--- Data to process Enclosed Below ---

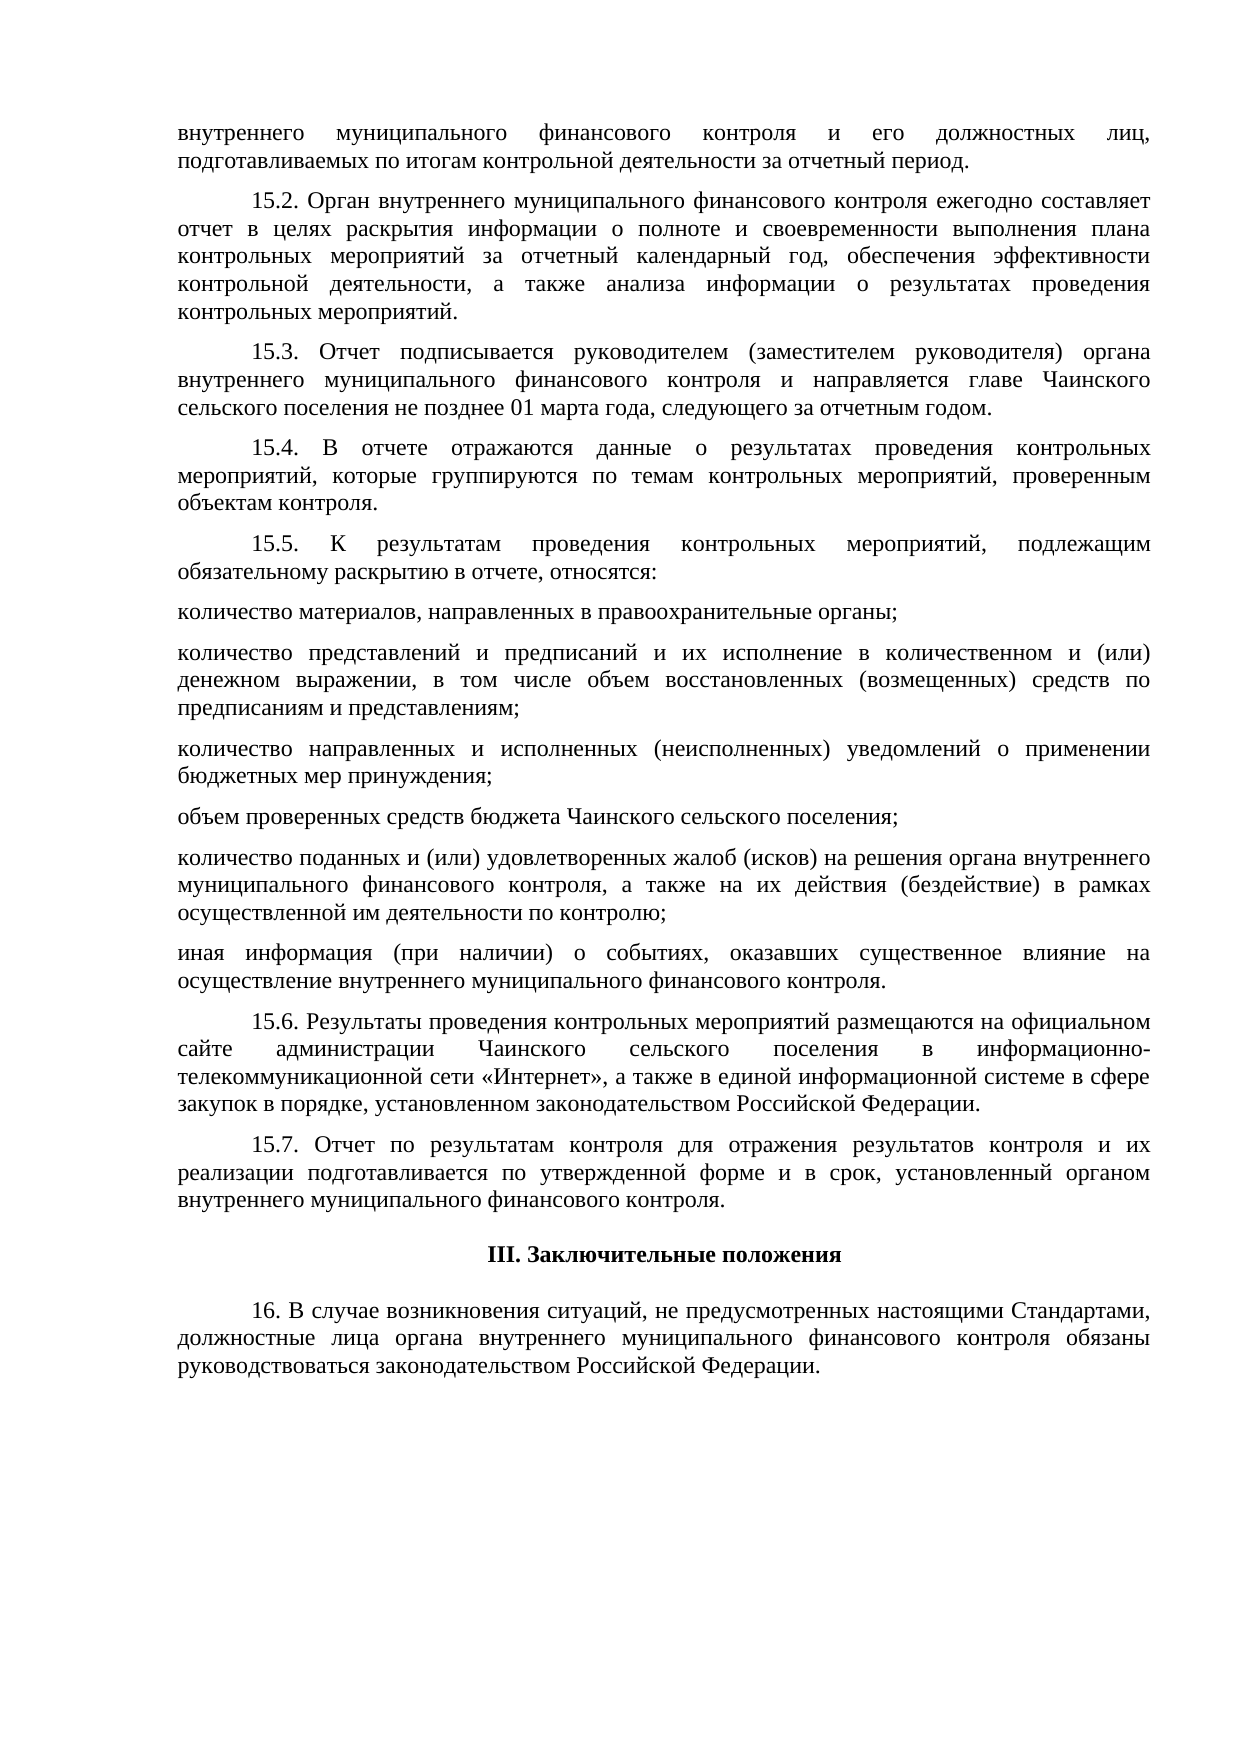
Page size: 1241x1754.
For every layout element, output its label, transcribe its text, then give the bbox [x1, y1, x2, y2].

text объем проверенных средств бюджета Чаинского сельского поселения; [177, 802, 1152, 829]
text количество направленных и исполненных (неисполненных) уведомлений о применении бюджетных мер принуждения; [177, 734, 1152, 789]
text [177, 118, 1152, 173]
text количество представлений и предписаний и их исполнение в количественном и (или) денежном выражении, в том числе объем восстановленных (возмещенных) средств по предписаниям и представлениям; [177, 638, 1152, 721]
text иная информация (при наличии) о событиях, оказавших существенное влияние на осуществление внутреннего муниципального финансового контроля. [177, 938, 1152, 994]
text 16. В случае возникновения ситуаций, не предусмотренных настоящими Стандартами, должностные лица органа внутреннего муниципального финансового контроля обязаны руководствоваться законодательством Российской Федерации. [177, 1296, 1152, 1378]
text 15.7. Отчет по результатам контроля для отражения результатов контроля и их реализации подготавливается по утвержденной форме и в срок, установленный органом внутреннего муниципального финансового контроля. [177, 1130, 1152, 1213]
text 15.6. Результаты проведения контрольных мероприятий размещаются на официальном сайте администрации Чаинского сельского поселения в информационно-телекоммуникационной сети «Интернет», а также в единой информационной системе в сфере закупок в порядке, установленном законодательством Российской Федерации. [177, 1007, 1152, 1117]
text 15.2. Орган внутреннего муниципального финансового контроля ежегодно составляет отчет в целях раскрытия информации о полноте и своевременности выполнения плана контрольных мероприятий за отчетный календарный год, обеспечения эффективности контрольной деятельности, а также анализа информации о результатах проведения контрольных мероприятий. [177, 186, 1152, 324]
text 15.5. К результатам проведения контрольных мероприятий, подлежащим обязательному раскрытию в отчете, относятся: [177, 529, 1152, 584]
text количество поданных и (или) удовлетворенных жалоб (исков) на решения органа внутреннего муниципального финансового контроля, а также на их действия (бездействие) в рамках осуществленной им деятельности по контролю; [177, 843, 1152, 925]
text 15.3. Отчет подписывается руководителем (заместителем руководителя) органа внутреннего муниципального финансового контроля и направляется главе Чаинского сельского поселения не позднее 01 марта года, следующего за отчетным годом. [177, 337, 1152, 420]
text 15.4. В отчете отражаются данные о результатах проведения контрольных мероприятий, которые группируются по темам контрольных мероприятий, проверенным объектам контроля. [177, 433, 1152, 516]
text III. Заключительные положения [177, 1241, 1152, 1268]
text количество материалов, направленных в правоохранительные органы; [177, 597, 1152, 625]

--- End of Enclosed Data to process ---

**Problem to solve:**
Within the listing above, the lines holding "сельского" should be counted. Give only the number.

**Solution to this task:**
3